Beyond the Golden’s fenced-in pool was a bank of harried-looking shrubs and sticker plants. There the soil turned sandy. The vegetation offered resistance to the wind that sifted through the branches or swept above and over the natural hedgerow. I dug out a huge hole and called it a fort. I rolled a fallen bough in for a seat and made steps and shelves from rocks, storing my collecting things there. A few feet away on the unsheltered side of the fort, the field abutted another fence with a gate, hinged open. One day I squirmed right through and found myself on the long, manicured and ornamental lawn alongside the processional driveway to Ira Kaufman’s Funeral Home. The sprinklers clicked away on the opposite side.

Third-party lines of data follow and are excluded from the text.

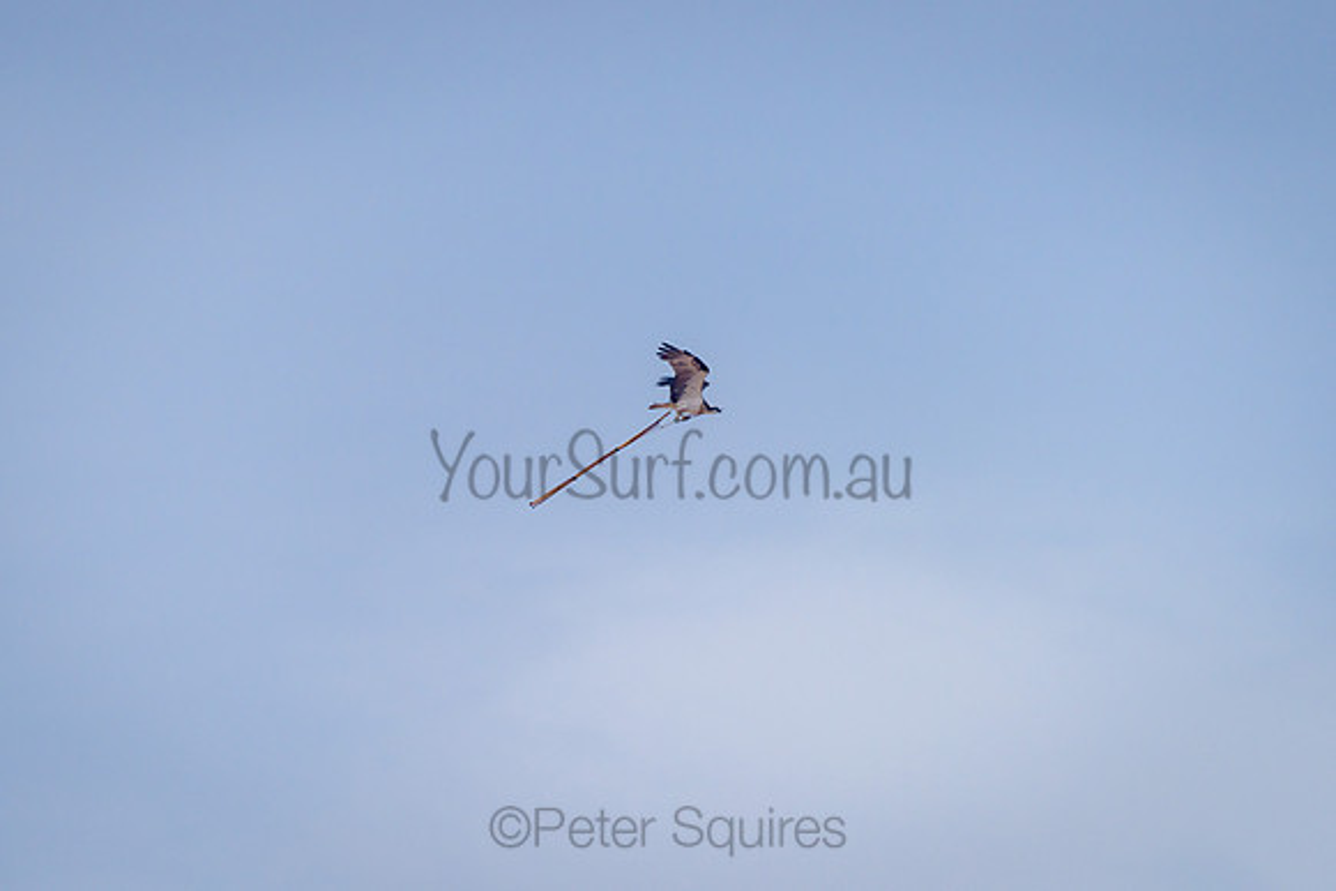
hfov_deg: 3.4
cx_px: 648
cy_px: 437
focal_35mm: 613
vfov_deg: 2.2
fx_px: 22759
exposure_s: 1/1250
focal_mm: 500
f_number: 5.6
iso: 450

I was trespassing! I was overwhelmed with guilt, thrilled by the danger, but apparently safe. The lawn was empty. I walked around to the side of the building, turning my head like an owl, eyeing the grounds for a fast-approaching, disapproving adult. An unspectacular door was ajar, similar to the door to my school’s small auditorium. I stepped inside. It was dark and cave-like, with light winking through a stained glass window above a dais. My eyes adjusted to empty velvety pews and rays of color fanning out across the room. A white head parted the rainbow, glowing like the moon. It was a person, an old woman sleeping with her hands folded below a long strand of pearls. The pearls formed a U on her chest, the rest covered at the nape by her flossy white hair. She was cradled in satin and gleaming wood. I waited for the being to emerge that was crouched inside her stillness. Dust motes sifted through layers of hue, stippling along the surface of her gown. Her eyes threatened to open and spill skeins of silk all the way to my feet. I watched but her eyelids never once fluttered. The longer I watched, the more they seemed to lay like sheets over a davenport in a home closed up for summer.

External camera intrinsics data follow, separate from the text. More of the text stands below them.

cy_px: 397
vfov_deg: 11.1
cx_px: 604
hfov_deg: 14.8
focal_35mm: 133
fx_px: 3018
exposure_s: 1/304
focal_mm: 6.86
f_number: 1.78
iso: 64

I understood then and fled out the door, through newly awakened sprinklers. My wet shoes, socks and clothes gathered bits of bark, burrs, leaf and dirt as I picked up speed, breaking through the arborvitae with my very first serious crime thumping in my blood like The Super Chicken Theme Song.

When you find yourself in danger,

When you’re threatened by a stranger,

When it looks like you will take a lickin’

Just Call for Super Chicken!

Cluck, cluck, cluck!

I had seen a dead person. I went back again as soon as I could.

An old man dressed for the Fisher Theater, but wearing a yarmulke, was laid out.  His skin too had sheen, but he seemed deader than the old woman had and I was disappointed that it wasn’t her, as if she and I had shared an intimacy, as if she might have become a great-aunt. Would there always be someone new? Someone who wasn’t all there?

Another man stepped out from behind a long burgundy curtain. He was not shiny like the man lying down but he was hornet-mad. He chased after me scolding, caught me, demanded my name, and told my mother, who rightly wondered aloud why Ira Kaufman left its chapel door open in the first place.

I knew I wasn’t going to be punished. No one wanted to think about what kind of child would visit dead strangers, and as my uncle said, it wasn’t like I’d robbed the place. I’d left the pearl necklace alone, though the milky strand drifted after me through time.

Those bodies, in couture as fancy as Hudson Department Store mannequins, blinked on and off in my head like fireflies for a long time and I can still see them as if I were having tea and they flop in wing chairs on either side of me.

Land developers bought my field eventually and filled in the fen. I went back once in adulthood and the field seemed so small, a postage stamp, now with a few close-together houses and grass rolled out on top of it.

Today, the sky tapped out rain from morning to dusk. Cardinals, doves, and sparrows made a Roman Bath of a puddle in my yard, where a rabbit keeps her den. Squirrels chase in the day and the skunks, with their funny skittering ramble, emerge at night. Chickadees dip by on their small wings I still curb squeals of delight in order not to frighten them away. Living my life I have forgotten and remembered constant death, and forgotten again, even after it thieved loved ones and shorn me to my core.

Somewhere milkweed is pushing up where least expected, and will again.